Singularitysec

**Name of the Vulnerable Software and Affected Versions** Datto ALTO and SIRIS devices (affected versions not specified) **Description** The issue allows for Remote Code Execution via unauthenticated requests to PHP scripts. **Recommendations** At the moment, there is no information about a newer version that contains a fix for this vulnerability.

**Name of the Vulnerable Software and Affected Versions** BrightSign Digital Signage (4k242) device versions 6.2.63 and below **Description** The issue concerns a problem where an attacker can execute malicious scripts. The estimated number of potentially affected devices worldwide is not specified. Details about real-world incidents where this issue was exploited are not provided. Technical details about exploitation include the API endpoint /network diagnostics.html or /storage info.html, and the vulnerable parameter `REF`. **Recommendations** For versions 6.2.63 and below, avoid using the `REF` parameter in the affected API endpoints /network diagnostics.html and /storage info.html until the issue is resolved.

**Name of the Vulnerable Software and Affected Versions** BrightSign Digital Signage (4k242) versions 6.2.63 and below **Description** The issue allows renaming and modifying files via the "/tools.html" API endpoint. **Recommendations** For versions 6.2.63 and below, consider restricting access to the "/tools.html" endpoint until a fix is available.

**Name of the Vulnerable Software and Affected Versions** BrightSign Digital Signage (4k242) versions 6.2.63 and below **Description** The issue allows directory traversal via the "/storage.html" API endpoint, specifically through the `rp` parameter. This enables an attacker to read or write to files. **Recommendations** For versions 6.2.63 and below, consider restricting access to the "/storage.html" API endpoint to minimize the risk of exploitation. As a temporary workaround, avoid using the `rp` parameter in the affected API endpoint until the issue is resolved.

**Name of the Vulnerable Software and Affected Versions** Thomson Reuters Fixed Assets CS versions 13.1.4 and earlier **Description** The issue concerns weak permissions set by the installer for the connectgdll.exe program, allowing local users to execute arbitrary code by modifying this program. **Recommendations** For versions 13.1.4 and earlier, consider restricting access to the connectgdll.exe program to prevent local users from modifying it until a fix is available.

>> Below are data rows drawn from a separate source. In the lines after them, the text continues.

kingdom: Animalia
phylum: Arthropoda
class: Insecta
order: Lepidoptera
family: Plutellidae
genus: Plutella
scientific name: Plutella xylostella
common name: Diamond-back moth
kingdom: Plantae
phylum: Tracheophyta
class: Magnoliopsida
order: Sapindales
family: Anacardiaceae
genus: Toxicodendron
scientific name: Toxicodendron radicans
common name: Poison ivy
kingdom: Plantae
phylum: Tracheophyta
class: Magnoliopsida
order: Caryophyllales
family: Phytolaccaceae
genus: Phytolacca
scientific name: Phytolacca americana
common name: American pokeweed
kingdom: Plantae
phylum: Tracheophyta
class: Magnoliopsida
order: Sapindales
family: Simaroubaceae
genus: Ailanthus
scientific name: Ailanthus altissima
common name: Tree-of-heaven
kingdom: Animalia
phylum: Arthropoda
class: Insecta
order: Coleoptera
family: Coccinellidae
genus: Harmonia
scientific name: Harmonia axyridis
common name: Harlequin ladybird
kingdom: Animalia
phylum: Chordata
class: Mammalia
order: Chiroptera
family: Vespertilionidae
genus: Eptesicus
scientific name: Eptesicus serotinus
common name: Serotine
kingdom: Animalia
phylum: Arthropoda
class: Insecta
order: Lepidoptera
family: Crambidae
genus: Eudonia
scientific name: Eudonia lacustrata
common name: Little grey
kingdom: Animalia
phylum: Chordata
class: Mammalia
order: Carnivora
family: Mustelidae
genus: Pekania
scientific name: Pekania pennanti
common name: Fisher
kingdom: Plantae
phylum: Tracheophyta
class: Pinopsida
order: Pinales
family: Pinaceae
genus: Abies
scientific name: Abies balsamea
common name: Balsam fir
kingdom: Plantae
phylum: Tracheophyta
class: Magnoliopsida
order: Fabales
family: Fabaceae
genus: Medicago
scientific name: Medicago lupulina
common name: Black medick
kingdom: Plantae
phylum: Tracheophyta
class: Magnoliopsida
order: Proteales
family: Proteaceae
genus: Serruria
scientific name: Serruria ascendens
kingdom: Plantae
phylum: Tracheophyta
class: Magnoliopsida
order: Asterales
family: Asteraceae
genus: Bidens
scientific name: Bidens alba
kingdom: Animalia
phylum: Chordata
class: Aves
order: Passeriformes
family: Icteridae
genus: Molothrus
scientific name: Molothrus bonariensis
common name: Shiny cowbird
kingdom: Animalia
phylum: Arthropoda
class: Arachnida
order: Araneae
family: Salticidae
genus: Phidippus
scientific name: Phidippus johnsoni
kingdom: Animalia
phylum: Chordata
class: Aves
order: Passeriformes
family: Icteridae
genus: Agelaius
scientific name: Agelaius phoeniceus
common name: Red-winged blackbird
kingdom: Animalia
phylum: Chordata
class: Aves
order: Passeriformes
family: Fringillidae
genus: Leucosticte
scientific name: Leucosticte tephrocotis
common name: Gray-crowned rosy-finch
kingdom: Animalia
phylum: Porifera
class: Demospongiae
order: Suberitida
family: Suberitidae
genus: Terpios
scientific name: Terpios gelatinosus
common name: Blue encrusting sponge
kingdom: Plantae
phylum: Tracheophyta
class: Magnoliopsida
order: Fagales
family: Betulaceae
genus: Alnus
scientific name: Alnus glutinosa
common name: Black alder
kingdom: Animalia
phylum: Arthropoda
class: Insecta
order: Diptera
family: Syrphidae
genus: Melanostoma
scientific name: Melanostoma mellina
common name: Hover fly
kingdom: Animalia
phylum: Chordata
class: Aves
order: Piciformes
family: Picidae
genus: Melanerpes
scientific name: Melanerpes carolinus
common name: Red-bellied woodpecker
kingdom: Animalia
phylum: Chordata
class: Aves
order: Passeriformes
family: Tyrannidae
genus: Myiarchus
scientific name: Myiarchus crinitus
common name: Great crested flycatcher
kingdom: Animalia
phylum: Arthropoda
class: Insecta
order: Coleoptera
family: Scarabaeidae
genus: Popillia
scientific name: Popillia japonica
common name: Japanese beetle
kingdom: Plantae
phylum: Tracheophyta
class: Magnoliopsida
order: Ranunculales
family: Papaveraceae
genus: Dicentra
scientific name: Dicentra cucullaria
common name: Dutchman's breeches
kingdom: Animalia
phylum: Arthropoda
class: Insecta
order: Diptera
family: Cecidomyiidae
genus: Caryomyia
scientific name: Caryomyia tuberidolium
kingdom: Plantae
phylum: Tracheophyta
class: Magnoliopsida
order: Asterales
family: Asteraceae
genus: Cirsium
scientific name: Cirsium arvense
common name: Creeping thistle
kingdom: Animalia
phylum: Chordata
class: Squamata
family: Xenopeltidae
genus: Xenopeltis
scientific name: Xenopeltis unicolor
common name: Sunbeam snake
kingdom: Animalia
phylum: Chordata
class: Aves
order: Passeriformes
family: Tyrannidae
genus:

**Name of the Vulnerable Software and Affected Versions** CCH Wolters Kluwer ProSystem fx Engagement (aka PFX Engagement) versions 7.1 and earlier **Description** The issue concerns weak permissions for certain service files, specifically `Pfx.Engagement.WcfServices`, `PFXEngDesktopService`, `PFXSYNPFTService`, and `P2EWinService`, which are set to allow Authenticated Users to modify and write. This weakness can be exploited by local users to gain LocalSystem privileges through the use of a Trojan horse file. **Recommendations** For versions 7.1 and earlier, consider restricting the permissions of the service files `Pfx.Engagement.WcfServices`, `PFXEngDesktopService`, `PFXSYNPFTService`, and `P2EWinService` to prevent unauthorized modifications. As a temporary workaround, monitor these files closely for any suspicious activity until a more permanent solution is available.